- [EXERCISE GOAL] Among the entries, find each line that includes the string "grab" and list it.

- [INPUT FOR THIS TASK]
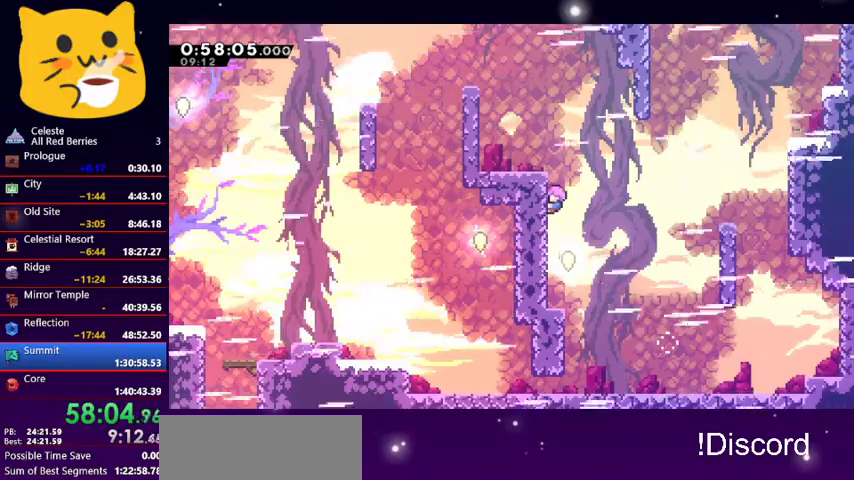
{"keys": ["jump1", "left", "up"], "events": [[300, "jump1", "down"], [367, "grab", "up"]]}
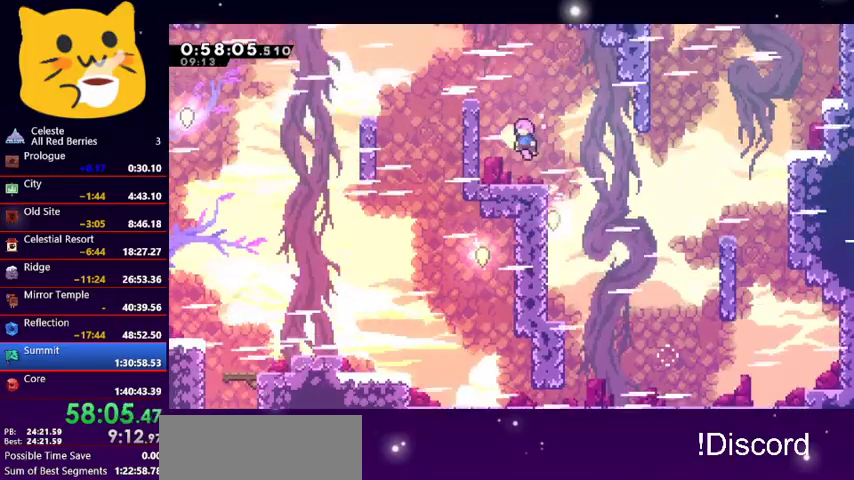
{"keys": ["grab", "jump1", "left", "up"], "events": [[100, "grab", "down"], [133, "jump1", "up"], [467, "jump1", "down"]]}
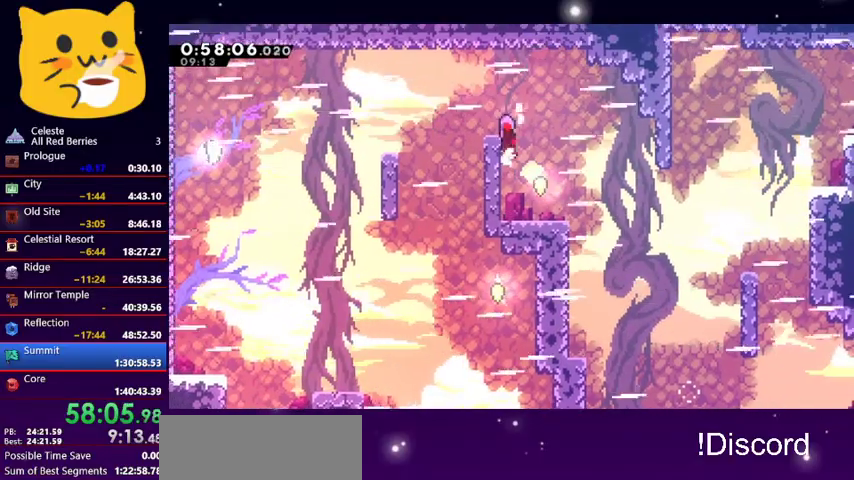
{"keys": ["right"], "events": [[67, "grab", "up"], [200, "up", "up"], [267, "jump1", "up"], [300, "left", "up"], [300, "right", "down"], [400, "right", "up"], [467, "right", "down"]]}
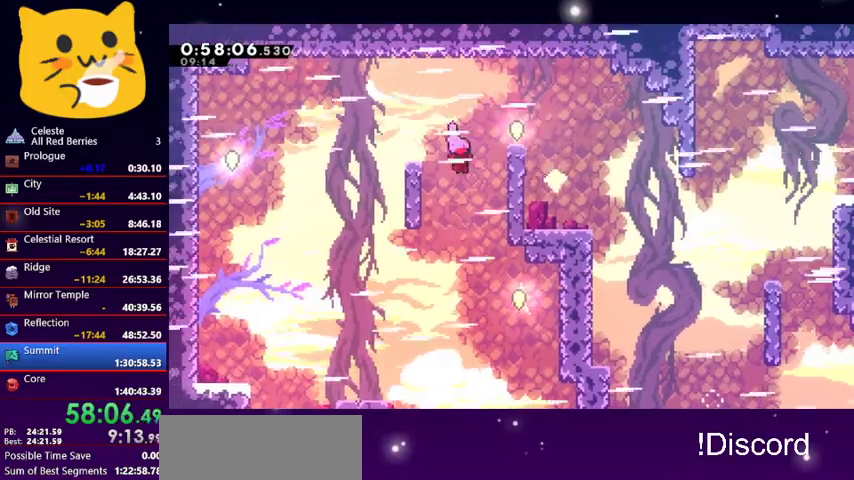
{"keys": ["dash", "left", "up"], "events": [[467, "left", "down"], [467, "up", "down"], [500, "dash", "down"], [500, "right", "up"]]}
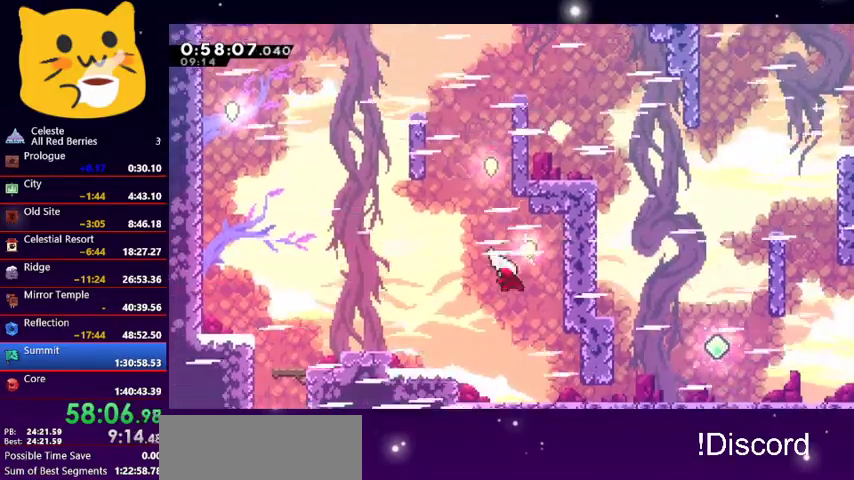
{"keys": ["left", "up"], "events": [[167, "dash", "up"]]}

- [RESULT FOR THIS TASK]
{"keys": ["jump1", "left", "up"], "events": [[300, "jump1", "down"], [367, "grab", "up"]]}
{"keys": ["grab", "jump1", "left", "up"], "events": [[100, "grab", "down"], [133, "jump1", "up"], [467, "jump1", "down"]]}
{"keys": ["right"], "events": [[67, "grab", "up"], [200, "up", "up"], [267, "jump1", "up"], [300, "left", "up"], [300, "right", "down"], [400, "right", "up"], [467, "right", "down"]]}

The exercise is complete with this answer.